Beautiful singing takes precedence over competition in BGSU’s Conrad Art Song event

Kevin Bylsma, coordinator of the Conrad Art Song Competition, gets ready to announce the winners.

By DAVID DUPONT

BG Independent News

Yes, the final round of the Conrad Art Song Competition at Bowling Green State University was, as the name makes clear, a competition. More than that it was a night of beautiful singing.

That was the assessment of Kevin Bylsma, the coordinator of opera activities at the College of Musical Arts.

The 18th annual competition featured 11 duos of vocalists and pianists in the undergraduate division and 12 duos in the graduate division. (The division is determined by the singer.) Honors go equally to the singer and the pianist.

Undergraduate winners Xiaohui (left) and Hannah Stroth.

They must prepare a program of a half a dozen songs from different periods, including at least one selection from a living composer, with one song each in English, German, Italian and French.

Regardless of the language, the 10 duos, five in each division, selected for the finals delivered emotion-packed performances, sometimes touching, sometimes coquettish, sometimes even funny.

The power of drama was demonstrated in the first set by soprano Hannah Stroh with pianist Xiaohui Ma singing “He is Dead and Gone” in Russian.

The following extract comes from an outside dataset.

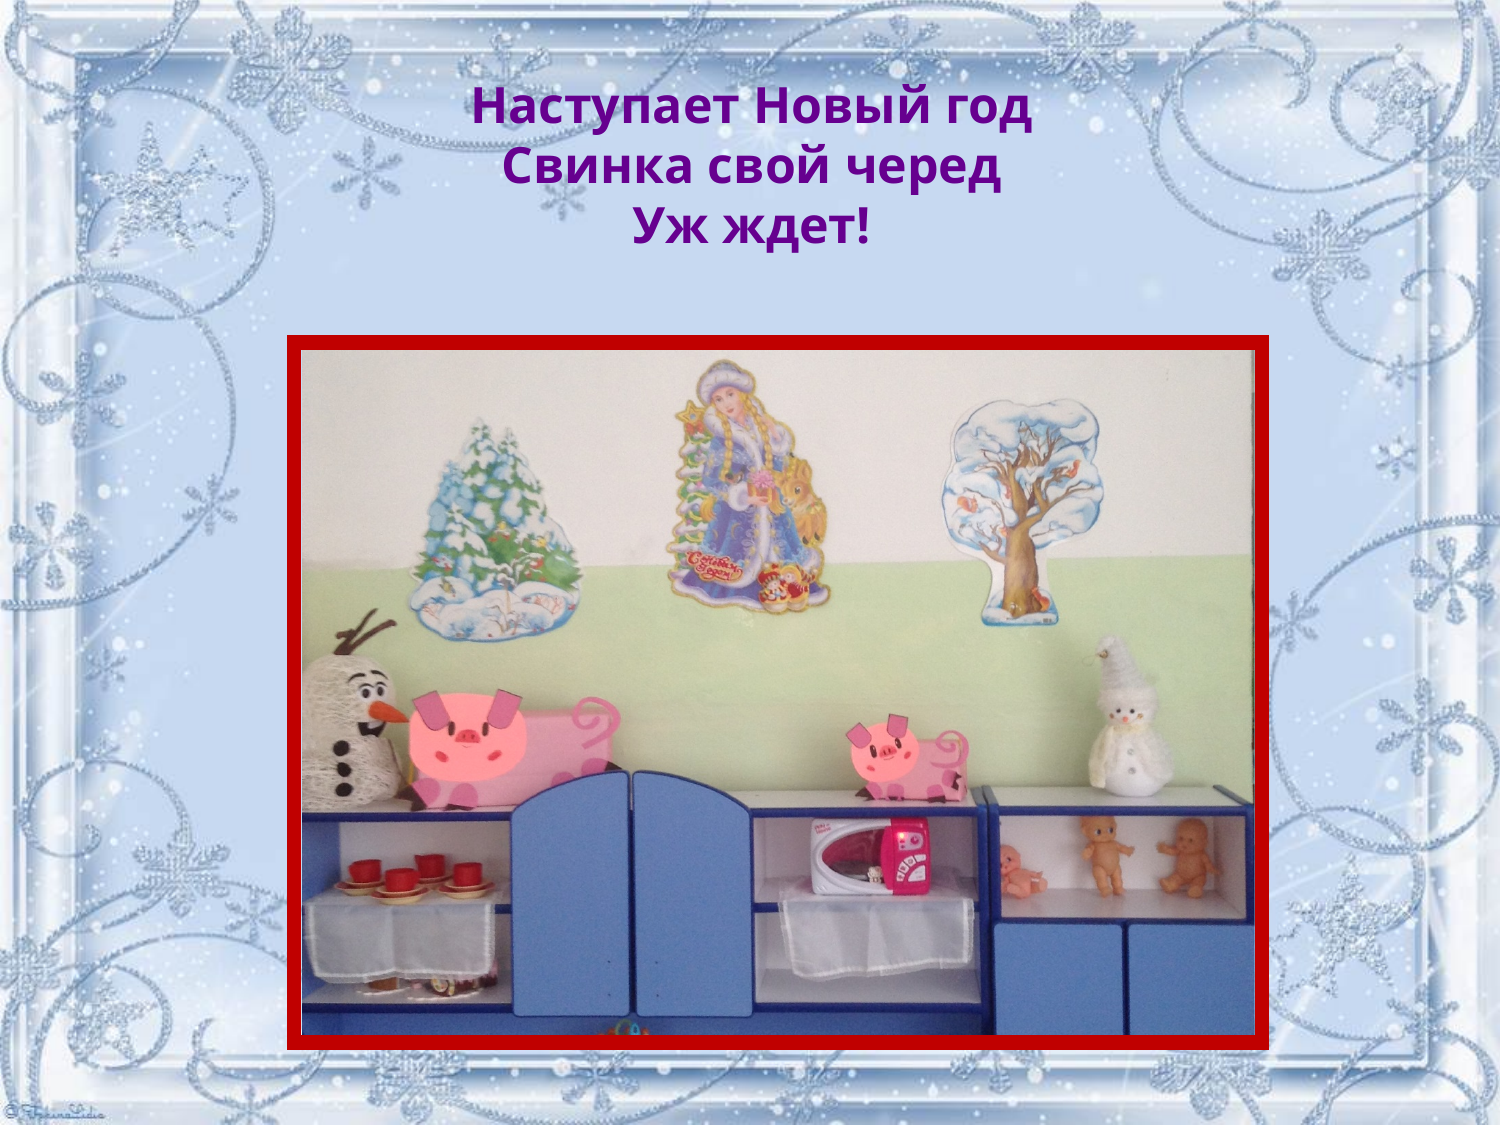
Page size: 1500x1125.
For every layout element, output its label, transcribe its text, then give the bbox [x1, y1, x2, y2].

title Наступает Новый год Свинка свой черед Уж ждет! [76, 66, 1427, 269]
picture [0, 0, 1500, 1125]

Even Russian wasn’t up to the task of expressing anguish, as Stroh leaned back against the piano, and began humming. The sound of her voice disembodied, as if emanating from the air itself. Then the song’s emotion swerved, ending with a demonic laugh.

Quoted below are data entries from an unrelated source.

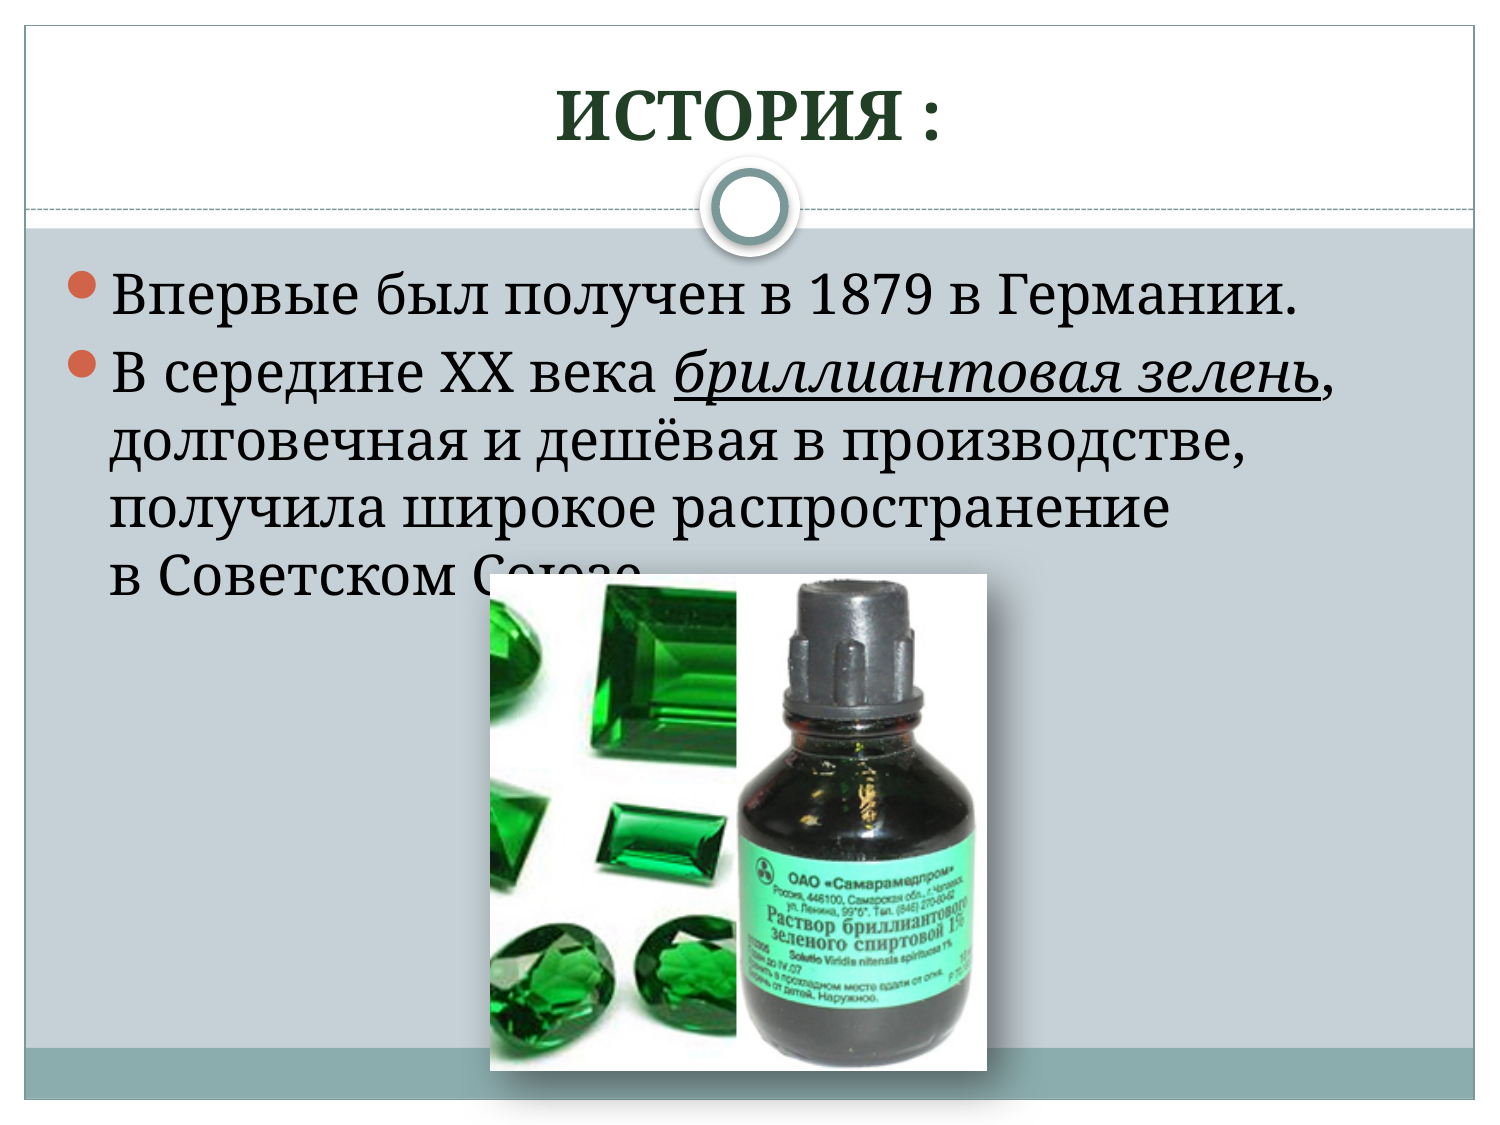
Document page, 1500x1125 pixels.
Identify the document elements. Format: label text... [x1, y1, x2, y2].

list Впервые был получен в 1879 в Германии. В середине XX века бриллиантовая зелень, долговечная и дешёвая в производстве, получила широкое распространение в Советском Союзе. [49, 250, 1447, 728]
picture [489, 574, 987, 1071]
title ИСТОРИЯ : [49, 37, 1450, 162]
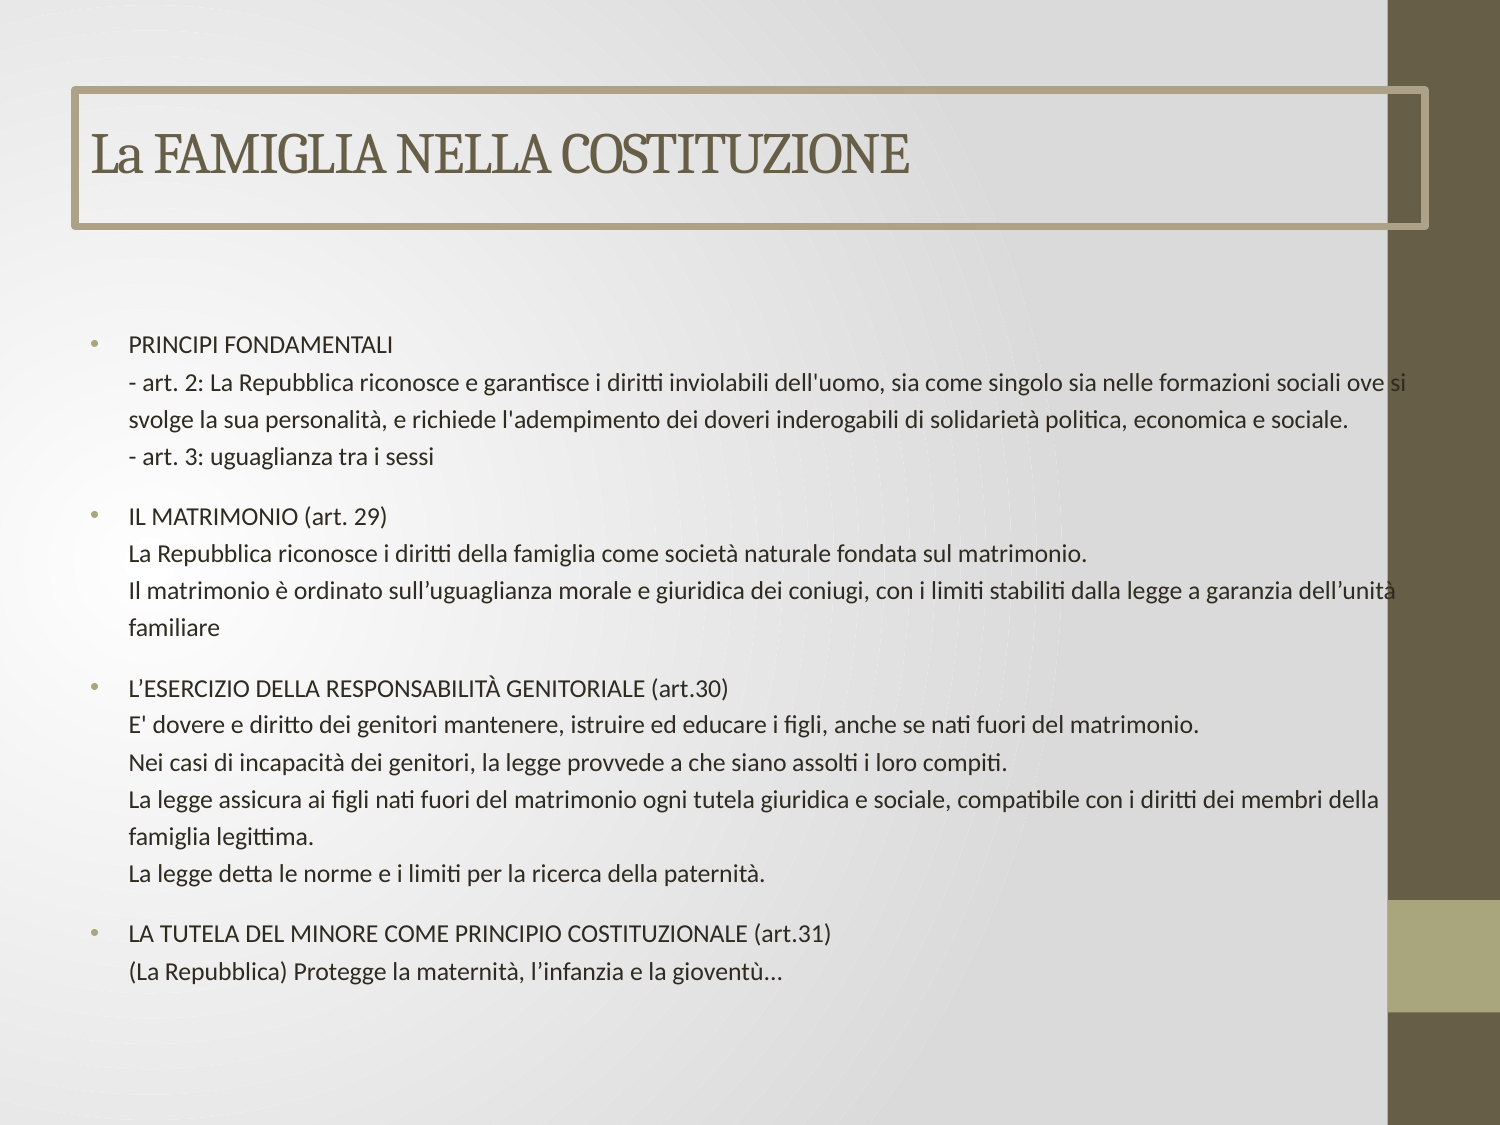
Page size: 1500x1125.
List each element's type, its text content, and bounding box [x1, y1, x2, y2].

title La FAMIGLIA NELLA COSTITUZIONE [75, 89, 1425, 227]
list PRINCIPI FONDAMENTALI - art. 2: La Repubblica riconosce e garantisce i diritti inviolabili dell'uomo, sia come singolo sia nelle formazioni sociali ove si svolge la sua personalità, e richiede l'adempimento dei doveri inderogabili di solidarietà politica, economica e sociale. - art. 3: uguaglianza tra i sessi IL MATRIMONIO (art. 29) La Repubblica riconosce i diritti della famiglia come società naturale fondata sul matrimonio. Il matrimonio è ordinato sull’uguaglianza morale e giuridica dei coniugi, con i limiti stabiliti dalla legge a garanzia dell’unità familiare L’ESERCIZIO DELLA RESPONSABILITÀ GENITORIALE (art.30) E' dovere e diritto dei genitori mantenere, istruire ed educare i figli, anche se nati fuori del matrimonio. Nei casi di incapacità dei genitori, la legge provvede a che siano assolti i loro compiti. La legge assicura ai figli nati fuori del matrimonio ogni tutela giuridica e sociale, compatibile con i diritti dei membri della famiglia legittima. La legge detta le norme e i limiti per la ricerca della paternità. LA TUTELA DEL MINORE COME PRINCIPIO COSTITUZIONALE (art.31) (La Repubblica) Protegge la maternità, l’infanzia e la gioventù... [75, 283, 1425, 1019]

You didn’t need to speak Russian to be taken aback.

A few hesitant claps were heard, then full blown applause.

The decorum of the night – applause are usually reserved for the end of a duo’s performance – was disrupted, not to be regained.

And Stroth had set the mark for the rest of the singers.

Stroth and Ma ended the evening as the winners of the undergraduate division. The graduate division was won by soprano Savanah Stricklin and pianist Paul Shen.

Other undergraduate winners were: tenor Luke Schmidt and pianist Yuefeng Liu, second, and baritone Daniel Baumgartner and pianist Adam O’Dell, third.

Graduates winners, Paul Shen and Savanah Stricklin.

Other graduate winners were: soprano Amanda Williams and pianist Hannah Bossner, second, and soprano Hillary LaBonte and pianist Zach Nyce, third.

Stricklin, who studies with Sujin Lee, said the drama is an essential part of performing an art song. “Art song is about finding its own drama. In opera we have a scene set for us. That’s the challenge of art song, setting the scene for the audience.”

On the other hand, Stroh said, “it can be difficult not to be too dramatic, and it affects the technique.”

She credited her teacher Myra Merritt with teaching her the right balance. “The focus is mostly on the singing. As long as that’s coming along, we can add the acting into it.”

Shen, a student of Robert Satterlee, said as pianist it is his job to help set the scene and know how to support the singer’s dramatic moments.

Stricklin said there needs to be a bond between the vocalist and the pianist.

Before working together they have to come to an understanding about the repertoire they will perform and commit to the long hours of rehearsal beyond their time during lessons.

During that time, Shen said, the two musicians must decide together on issues of interpretation.

Stroth said she decided she wanted to work with Ma after hearing her accompany another student.

Ma, a student of Satterlee, said she enjoys working with Stroh, “She has a gorgeous sound.”

Performing with a singer requires more flexibility than performing solo. “It shapes me in different ways,” she said. “When I play solo, it’s my own interpretation. When I do collaborative piano, their musical ideas inspire me.”

Stroth said she looks for a pianist who can “follow my breath and expression.”

Stricklin said she chooses songs “I’m passionate about and finding something that fits with my voice.”

Sujin Lee (left) with her student Savanah Stricklin

In the finals, each duo performs three of the songs they have prepared. Unlike in some competitions, they are allowed to perform the complete number and are not cut off in the interest of time.

The musicians get to select the opening number, and then the judges get to ask for what they’d like to hear.

Stroh said in the finals, she was hoping the judges would not call for “O, quand je dors” by Franz Liszt. In the semifinals that afternoon, she’d had a memory lapse while singing it. So, she was pretty sure they’d want to hear the song again to make sure that was just a fluke. It was.

The contemporary songs provided many of the lighter moments. Baumgartner and O’Dell scored with their rendition of “Lonely and Neurotic,” a very odd personals ad set to music.

Adding further color to the kaleidoscopic program, LaBonte and Nyce, both students in the contemporary music doctoral program, drew from jazz pianist and composer Brad Mehldau’s book for “Extinguish my Eyes, I’ll Go on Seeing You.”

The winners, selected by judges Drake Dantzler, Kathryn Goodson, and Monica Swartout-Bedow, all from Michigan, receive cash awards with the first place duos performing concerts at later dates.